Eigentlich hat sich die Verlängerung für mich durchaus gelohnt.

Heute konnte ich mich lange mit einem Manager hier im Hotel unterhalten. Er meinte, sie wollten nur noch ihre Ruhe und Frieden haben und Syrien wäre ein spielball der Grossmächte. Hat er sicher auch nicht unrecht.

Er meinte auch, dass von den Flüchtlingen aus Homs, die im Hotel untergebracht sind, einige mittlerweile nach Jordanien geflohen sind.

Danach habe ich einen bekannten Künstler in seiner Galerie besucht, er war wohl nicht da oder hatte keine Zeit oder Lust: Dafür hielt mir seine Frau einen langen vortrag über die situation und dass dies alles vom Westen angezettelt ist und ja nicht der erste Versuch ist, Syrien zu zerstören.

ein Adlatus, der mich durch das Haus im ehemaligen jüdischen viertel geführt hat, war Flüchtling aus dem Irak.

Zwischen dem Blick in Haus und Atelier mit einer bunten Mischung von Kunst und Kinderspielzeug und der Vernisage, die ich am Donnerstag besucht hatte, lagen Welten. Die Vernisage feierte einen Staatskünstler; Minister und Entourage unter sich.
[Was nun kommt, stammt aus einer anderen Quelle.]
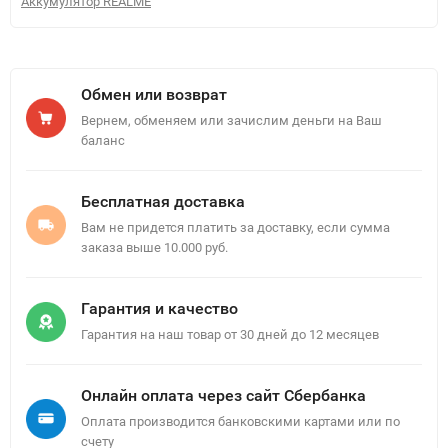
Аккумулятор REALME
Обмен или возврат
Вернем, обменяем или зачислим деньги на Ваш
баланс
Бесплатная доставка
Вам не придется платить за доставку, если сумма
заказа выше 10.000 руб.
Гарантия и качество
Гарантия на наш товар от 30 дней до 12 месяцев
Онлайн оплата через сайт Сбербанка
Оплата производится банковскими картами или по
счету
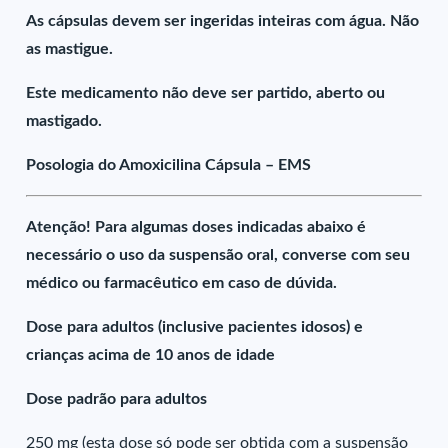
As cápsulas devem ser ingeridas inteiras com água. Não
as mastigue.
Este medicamento não deve ser partido, aberto ou
mastigado.
Posologia do Amoxicilina Cápsula – EMS
Atenção! Para algumas doses indicadas abaixo é
necessário o uso da suspensão oral, converse com seu
médico ou farmacêutico em caso de dúvida.
Dose para adultos (inclusive pacientes idosos) e
crianças acima de 10 anos de idade
Dose padrão para adultos
250 mg (esta dose só pode ser obtida com a suspensão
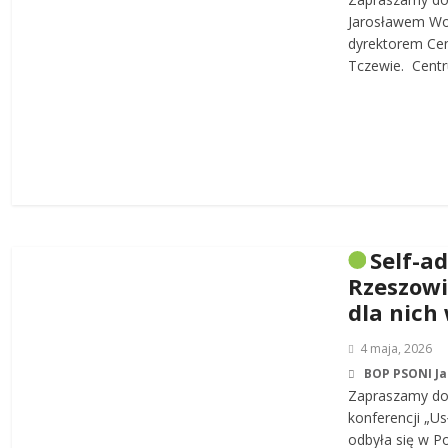
Jarosławem W
dyrektorem Cen
Tczewie. Centru
Self-a
Rzeszowi
dla nich
4 maja, 2026
BOP PSONI J
Zapraszamy do 
konferencji „Us
odbyła się w P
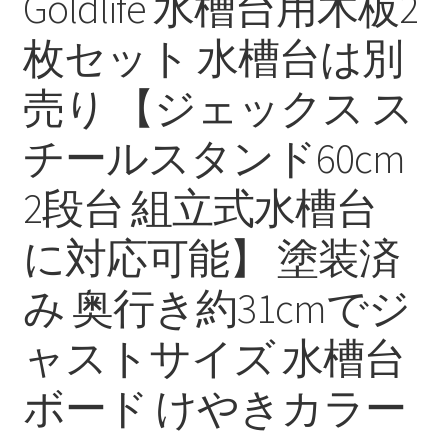
Goldlife 水槽台用木板2
枚セット 水槽台は別
売り 【ジェックス ス
チールスタンド60cm
2段台 組立式水槽台
に対応可能】 塗装済
み 奥行き約31cmでジ
ャストサイズ 水槽台
ボード けやきカラー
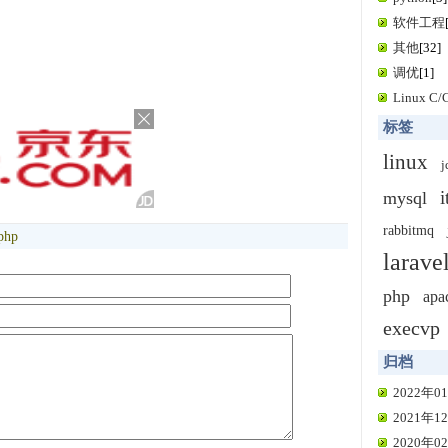
软件工程
其他
[32]
调优
[1]
Linux C
标签
linux
j
i
mysql
rabbitmq
php
larave
php
apa
execvp
归档
2022年01
2021年12
2020年02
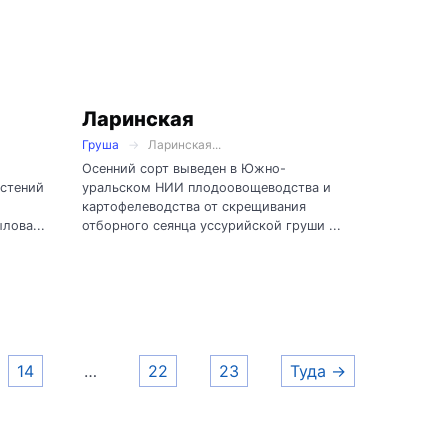
Ларинская
Груша
Ларинская...
Осенний сорт выведен в Южно-
астений
уральском НИИ плодоовощеводства и
картофелеводства от скрещивания
лова...
отборного сеянца уссурийской груши ...
14
…
22
23
Туда →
Oder auch: "Lauter Diebe", wie hier der eine und andere sagt.

Hier auf der Strasse englische und französische Zeitungen: "Massendemonstrationen: Heute grosser Test des Waffenstillstands..."

Da kann ich nur den Kopf schütteln...

So ist alles hier eine turbulente Mischung und man muss sich einen Weg suchen.